Der BVDVA will in Kürze eine Informationskampagne starten, die in einigen Städten der Republik dem Versandhandel das Wort reden soll. Apothekerinnen und Apotheker kanzelte Kerckhoff in seinem Statement ab. Er verglich sie mit Fröschen, die es sich in einem beheizten Brunnen bequem gemacht hätten und nichts "von der Weite des Meeres" wüssten. Das vorliegende Konzept der ABDA sowie die dort favorisierte Bestellung via Internet taugten nicht. Kerckhoff, Chef eines insgesamt achtköpfigen Bundesverbandes, monierte, dass sich "erst 8000 Apotheken von 21.000" dem ABDA-Konzept angeschlossen hätten.

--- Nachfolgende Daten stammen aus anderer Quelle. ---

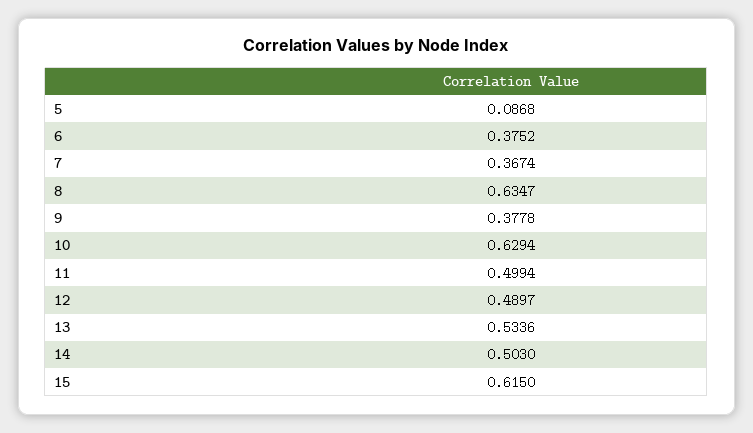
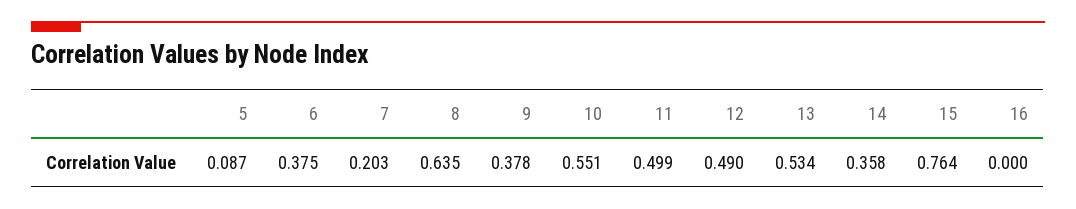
  {
    "5": 0.0868,
    "6": 0.3752,
-   "7": 0.3674,
+   "7": 0.203,
    "8": 0.6347,
    "9": 0.3778,
-   "10": 0.6294,
+   "10": 0.551,
    "11": 0.4994,
    "12": 0.4897,
    "13": 0.5336,
-   "14": 0.503,
+   "14": 0.358,
-   "15": 0.615
+   "15": 0.764,
+   "16": 0
  }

Weder Kerckhoff noch sein Stellvertreter Spielberger konnten die Erwartungen bezüglich Umsatz- und Absatzprognosen für Versandapotheken in Deutschland spezifizieren. Sie blieben bei der ebenfalls immer noch wenig fundierten Zahl aus dem Bundesgesundheitsministerium in Höhe von 8 Prozent. Unklar blieb, ob damit Packungen, Umsatz oder Kunden gemeint waren. Auffallend war die eher unterschiedlichen Interessen des Apothekers Spielberger und seines Vorsitzenden Kerckhoff. Letzterer sieht seinen möglichen Interessenskonflikt zwischen der Rolle des Verbandschefs und seiner MediService-Tätigkeit nicht im mindesten so kritisch, wie die anwesenden Journalisten. Die Feststellung, Kerckhoff beabsichtige mit seinem Modell der industriellen Apotheke in Wirklichkeit, die interessierten Apotheker "zu schlucken", wollte der Angesprochene so nicht stehen lassen.

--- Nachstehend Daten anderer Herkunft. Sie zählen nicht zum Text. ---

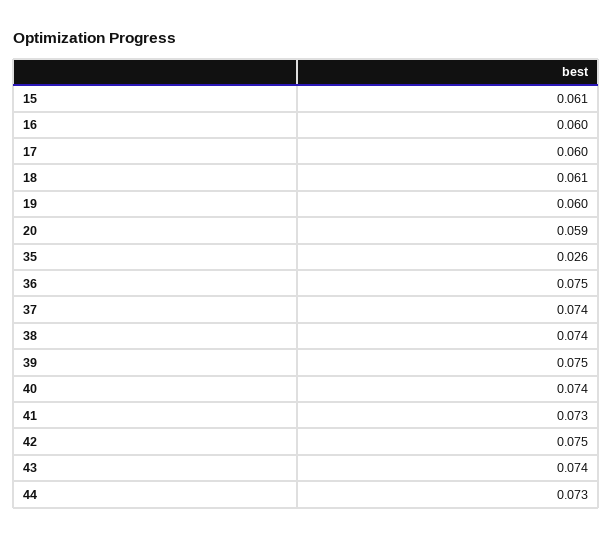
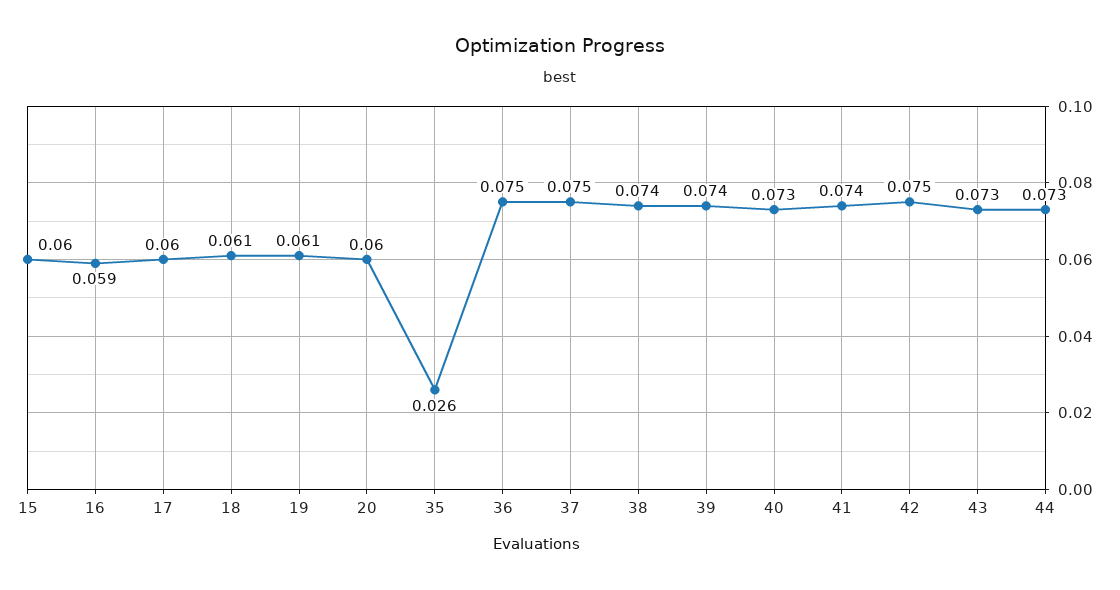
  {
-   "15": 0.061,
+   "15": 0.06,
-   "16": 0.06,
+   "16": 0.059,
    "17": 0.06,
    "18": 0.061,
-   "19": 0.06,
+   "19": 0.061,
-   "20": 0.059,
+   "20": 0.06,
    "35": 0.026,
    "36": 0.075,
-   "37": 0.074,
+   "37": 0.075,
    "38": 0.074,
-   "39": 0.075,
+   "39": 0.074,
-   "40": 0.074,
+   "40": 0.073,
-   "41": 0.073,
+   "41": 0.074,
    "42": 0.075,
-   "43": 0.074,
+   "43": 0.073,
    "44": 0.073
  }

Kommentar: Rattenfänger Öffentlichkeit lässt sich erkaufen, mit Geld und auch mit warmen Worten. Der Versandhandelslobbyist Kerckhoff tut beides. Das Geld, woher auch immer es stammt, scheint kein Problem zu sein. Und die warmen Worte leiht sich Kerckhoff beim (ungenannten) Konkurrenten DocMorris oder gar beim Gesundheitsministerium.
Doch die Apotheker an seiner Seite, von denen nur ein Pelikan-Pharmazeut aus Berlin sichtbar wurde, sollten sich keinen Illusionen hingeben. Denn Kerckhoff macht klar: Er will die industrielle Apotheke. Die Wortwahl weist den Weg zur Markt beherrschenden Versandapotheke. Kerckhoff, selbst kein Apotheker, umgibt sich mit Pharmazeuten, gibt das Heft aber nicht aus der Hand. Clever. Er weiß, wie das Spiel läuft. Er weiß, wohin der Weg führt.
Wie ein Rattenfänger spielt Kerckhoff ein munteres Liedchen auf seiner Flöte. Das Lied von großen Umsätzen, von glücklichen Kunden und einer rosigen Zukunft. Diejenigen, die ihm folgen, werden vielleicht nicht verschwinden wie die armen Kinder im Märchen. Aber sie werden wohl einverleibt und ihrer selbstbestimmten Existenz beraubt.
Kein Zweifel: Kerckhoff und MediService wollen in Deutschland das große Rad drehen. Jede Apotheke, die sich an den vermeintlichen Heilsbringer anhängen will, ist auf dem falschen Weg. Die meisten Apotheker haben erkannt, was Kerckhoff wirklich will und bleiben auf Distanz zu seinem Acht-Mann-Bundesverband. Sie sind gut beraten. Denn: Was soll der Schritt von der eigenen Apotheke in eine industrielle Apotheke auch bringen?